====== KUTIPAN YANG DIBERIKAN

190 Tahun Multatuli

Dipi76

New member
Gugatan Eduard Douwes Dekker



81Multatuli_1.jpg


ROMAN Max Havelaar terbit kali pertama pada 15 Mei 1860 di Amsterdam. Roman itu bercorak satir politik, ditulis oleh Eduard Douwes Dekker di bawah pseudonim Multatuli (latin: aku telah banyak menderita). Ia jadi pusat perhatian karena menghadirkan realitas kehidupan masyarakat Lebak nan miskin di tengah hiruk-pikuk kolonialisme yang mengeruk keuntungan dari negeri jajahan.

Bulan Maret tahun ini, di negeri asalnya, Belanda, 150 tahun penerbitan roman Max Havelaar yang juga bertepatan dengan 190 tahun kelahiran penulisnya diperingati besar-besaran. Mengusung tema “Het is geen roman,’t is een aanklacht!” (ini bukan roman, tapi sebuah gugatan), Universitas Amsterdam menggelar serangkaian kegiatan dari pameran, seminar, sampai pemutaran film. Bahkan universitas ternama di Belanda itu mengajukan roman Max Havelaar ke UNESCO untuk ditetapkan sebagai salah satu warisan dunia.

Dekker bukan ambtenar yang selalu membuat laporan palsu demi pujian dari atasan, atau hidup cari selamat demi gaji bulanan. Ia manusia yang benar pada tempat yang salah. Bukan saja penindasan sang bupati yang digugatnya, tapi juga kekuasaan kolonial yang membiarkan rakyat terus terhimpit kesusahan.

“Saya tak suka menggugat siapa pun, tapi kalau harus, biar dia kepala tentu saya akan gugat,” ujar Max Havelaar, menunjukkan sikap teguh berpendirian.

============

*TUGAS*.
• a. Salin kembali bagian kutipan tentang Multatuli yang diawali kata-kata "81Multatuli_1.jpg" dan ditutup dengan "dari negeri jajahan.", lalu ganti "Lebak" dengan "Banten Selatan".
• b. Ubah paragraf kutipan tentang Multatuli yang dimulai dengan "Bulan Maret tahun ini" menjadi daftar poin tanpa menghilangkan fakta utamanya.
• c. Teruskan tulisan tentang Multatuli mulai dari kalimat sesudah kalimat terakhirnya.
Daftar di bawah ini merupakan bahan tersendiri yang terpisah dari kutipan tentang Multatuli.

====== DATA YANG DITAMPILKAN

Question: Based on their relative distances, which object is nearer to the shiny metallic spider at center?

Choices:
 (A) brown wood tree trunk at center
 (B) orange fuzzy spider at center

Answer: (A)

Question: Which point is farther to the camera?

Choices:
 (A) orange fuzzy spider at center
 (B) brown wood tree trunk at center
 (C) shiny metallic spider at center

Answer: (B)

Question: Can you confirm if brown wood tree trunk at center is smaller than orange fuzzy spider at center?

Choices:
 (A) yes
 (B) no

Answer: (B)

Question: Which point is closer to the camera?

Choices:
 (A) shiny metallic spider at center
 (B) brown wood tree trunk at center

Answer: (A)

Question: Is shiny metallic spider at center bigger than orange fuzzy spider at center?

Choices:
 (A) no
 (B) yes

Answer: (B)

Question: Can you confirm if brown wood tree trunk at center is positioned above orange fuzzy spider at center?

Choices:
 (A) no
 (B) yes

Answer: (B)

============

*JAWABAN TIAP TUGAS*.
• a.
81Multatuli_1.jpg


ROMAN Max Havelaar terbit kali pertama pada 15 Mei 1860 di Amsterdam. Roman itu bercorak satir politik, ditulis oleh Eduard Douwes Dekker di bawah pseudonim Multatuli (latin: aku telah banyak menderita). Ia jadi pusat perhatian karena menghadirkan realitas kehidupan masyarakat Banten Selatan nan miskin di tengah hiruk-pikuk kolonialisme yang mengeruk keuntungan dari negeri jajahan.

• b.
- Pada bulan Maret tahun ini di Belanda diperingati secara besar-besaran 150 tahun penerbitan roman Max Havelaar, yang bertepatan dengan 190 tahun kelahiran penulisnya.
- Peringatan itu mengusung tema "Het is geen roman,'t is een aanklacht!" (ini bukan roman, tapi sebuah gugatan).
- Universitas Amsterdam menggelar serangkaian kegiatan berupa pameran, seminar, dan pemutaran film.
- Universitas itu juga mengajukan roman Max Havelaar ke UNESCO agar ditetapkan sebagai salah satu warisan dunia.

• c.
Menilai siapa Dekker tak sesederhana nalar malas yang percaya bahwa Belanda selalu penjajah dan pribumi selalu dijajah; Belanda selalu jahat sementara pribumi selalu benar. Memahami sejarah dalam beberapa soal memang rumit, serumit seluk-beluk lakon manusia dalam kisah sejarah itu sendiri. Bagaimana seorang Belanda bisa membela pribumi yang seharusnya dinistakan? Atau bagaimana bisa seorang kulit putih macam Eduard Douwes Dekker yang Protestan terenyuh atas penderitaan warga pribumi Banten yang gemar berontak di bawah panji sabilillah? Dalam posisi ini, Dekker seorang pengecualian.

Betapapun banyak komentar miring mengenai karya Dekker, mulai dari gaya bahasa yang buruk, tak berbakat, fiksi yang berdasar pada bualan belaka, sampai karya murahan dari seorang penulis yang tak berpengalaman, kenyataannya roman itu menimbulkan kegelisahan di kalangan kolonialis semenjak kali pertama terbit.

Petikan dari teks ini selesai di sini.